TZM alloy has three strengthening methods including solid solution strengthening, second phase strengthening and deformation strengthening.
Solid solution strengthening: it refers to the solute atoms of solid solution caused matrix’s lattice defects, increasing dislocation motion resistance, making difficult to slip, so that the strength and hardness of solid solution in alloy is increase. Appropriate concentration solute atoms can improve the strength and hardness of the metal, but the toughness and ductility will decrease. TZM alloy solute atoms is titanium (Ti), zirconium (Zr) and other elements. They are dissolved in molybdenum (Mo) matrix, so that the lattice distortion, increasing the strength and hardness. On the other hand, the difference size between solute atoms and solvent atoms is larger, the better the strengthening effect. Zr and Mo atomic size difference factor is + 14.3 and Ti and Mo atom difference factor is +4.4, so in TZM alloy Zr plays an important role on solid-solution strengthening. Although atomic size difference factor between carbon (C) and Mo is -34.5, but due to the solubility of C in Mo is small, so it is not considered.

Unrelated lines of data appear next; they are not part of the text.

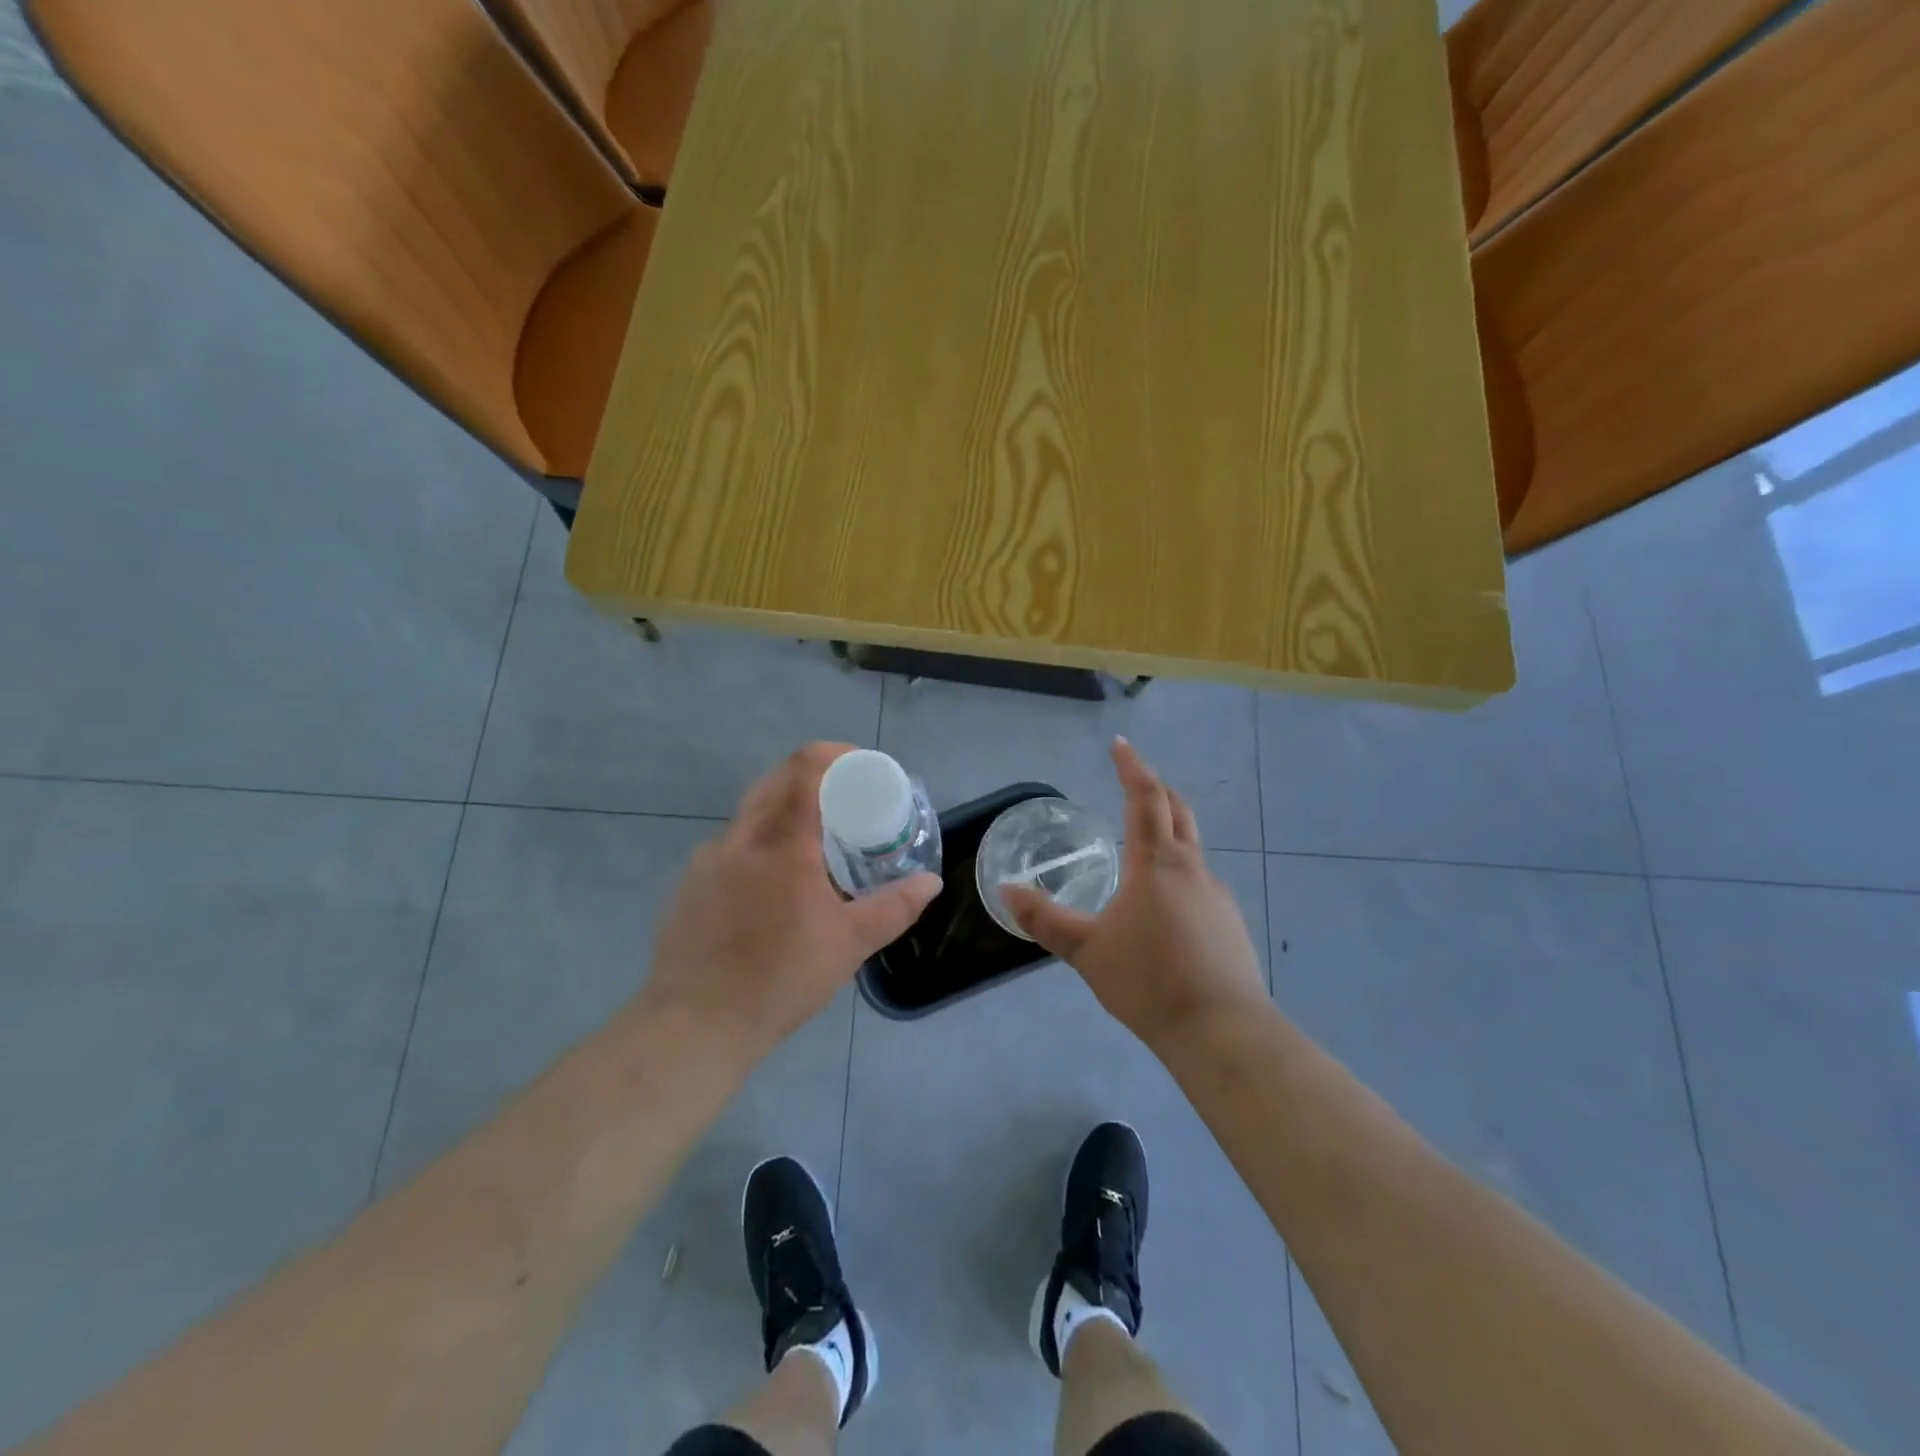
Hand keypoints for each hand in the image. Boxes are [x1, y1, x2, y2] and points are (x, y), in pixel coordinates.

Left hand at [646, 744, 941, 1058]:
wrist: (695, 1024)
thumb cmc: (780, 978)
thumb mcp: (850, 944)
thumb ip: (894, 908)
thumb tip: (931, 883)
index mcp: (782, 843)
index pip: (805, 769)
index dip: (834, 753)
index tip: (860, 766)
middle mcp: (741, 839)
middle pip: (775, 781)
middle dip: (812, 777)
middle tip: (843, 801)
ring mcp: (707, 861)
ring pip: (749, 814)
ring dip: (783, 812)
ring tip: (810, 846)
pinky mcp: (689, 885)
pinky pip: (729, 847)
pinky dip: (757, 845)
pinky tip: (769, 888)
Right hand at [1004, 739, 1267, 1051]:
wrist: (1222, 1030)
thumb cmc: (1148, 981)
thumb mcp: (1086, 951)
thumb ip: (1044, 919)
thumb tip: (1006, 891)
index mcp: (1156, 864)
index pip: (1145, 798)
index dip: (1132, 768)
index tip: (1120, 745)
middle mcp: (1192, 868)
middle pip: (1178, 810)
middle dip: (1156, 789)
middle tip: (1134, 781)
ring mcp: (1217, 894)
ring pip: (1192, 846)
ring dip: (1169, 830)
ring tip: (1143, 845)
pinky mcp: (1230, 922)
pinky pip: (1200, 880)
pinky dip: (1179, 870)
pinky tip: (1165, 905)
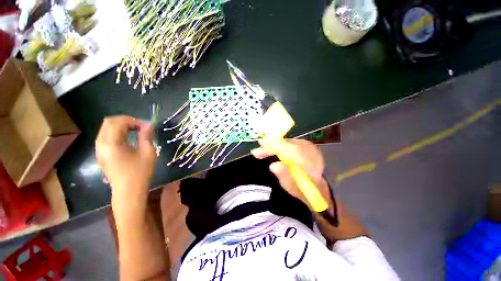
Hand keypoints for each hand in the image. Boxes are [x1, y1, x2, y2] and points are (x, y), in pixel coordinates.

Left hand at [95, 116, 155, 208]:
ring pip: (106, 129)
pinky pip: (105, 136)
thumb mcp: (148, 152)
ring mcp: (99, 149)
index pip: (118, 122)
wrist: (128, 190)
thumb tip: (148, 125)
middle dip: (126, 121)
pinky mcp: (101, 154)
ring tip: (135, 131)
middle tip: (140, 126)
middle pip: (108, 122)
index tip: (147, 126)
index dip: (133, 120)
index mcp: (111, 143)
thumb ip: (146, 136)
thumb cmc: (140, 172)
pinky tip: (128, 138)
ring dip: (121, 126)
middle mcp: (101, 144)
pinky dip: (116, 133)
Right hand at [252, 138, 368, 240]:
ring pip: (286, 143)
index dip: (273, 146)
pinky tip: (272, 151)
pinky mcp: (305, 147)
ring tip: (262, 152)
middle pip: (285, 144)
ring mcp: (308, 146)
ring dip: (273, 147)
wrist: (320, 188)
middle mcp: (309, 149)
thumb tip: (273, 165)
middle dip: (270, 147)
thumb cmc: (306, 191)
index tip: (260, 146)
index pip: (288, 148)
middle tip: (257, 152)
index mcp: (308, 160)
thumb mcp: (295, 188)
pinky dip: (278, 147)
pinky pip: (289, 144)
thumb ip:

The second phase strengthening mechanism: in composite alloy, in addition to the matrix phase, there is a second phase existence. When the second phase is uniformly distributed in the matrix phase, it will produce a significant strengthening effect. The main principle of second phase is the second phase impedes dislocation motion, improving the alloy’s deformation resistance. TZM alloy second phase means TiC and ZrC carbide particles. They are uniformly distributed in the matrix Mo effectively impede dislocation motion, so that the alloy has been strengthened. However, in TZM alloy oxide is more than carbide. Oxides in a certain range can prevent dislocation glide, to increase the strength of the alloy, but it makes thermal processing more difficult and increase brittleness of alloy. It is reported that added alumina and zirconia in the alloy can improve the hot workability of alloy.
Deformation strengthening mechanism: TZM alloy under recrystallization temperature can process deformed strengthening. Besides, the deformation strengthening effect will increases with the amount of deformation increases. Deformation strengthening means including: forging, extrusion and hot rolling. Alloy grains during deformation along the machine direction stretch, resulting in lattice distortion, increased dislocation density, and secondary grain emergence (grain refinement), thereby increasing the strength of the alloy. After deformation strengthening alloy strength, ductility and ductile-brittle has greatly improved. However, after annealing the strength of alloy is decrease. In order to increase alloy’s strength can employ nitrided treatment, so that the matrix can produce titanium nitride particles, improving the hardness and tensile strength of the alloy.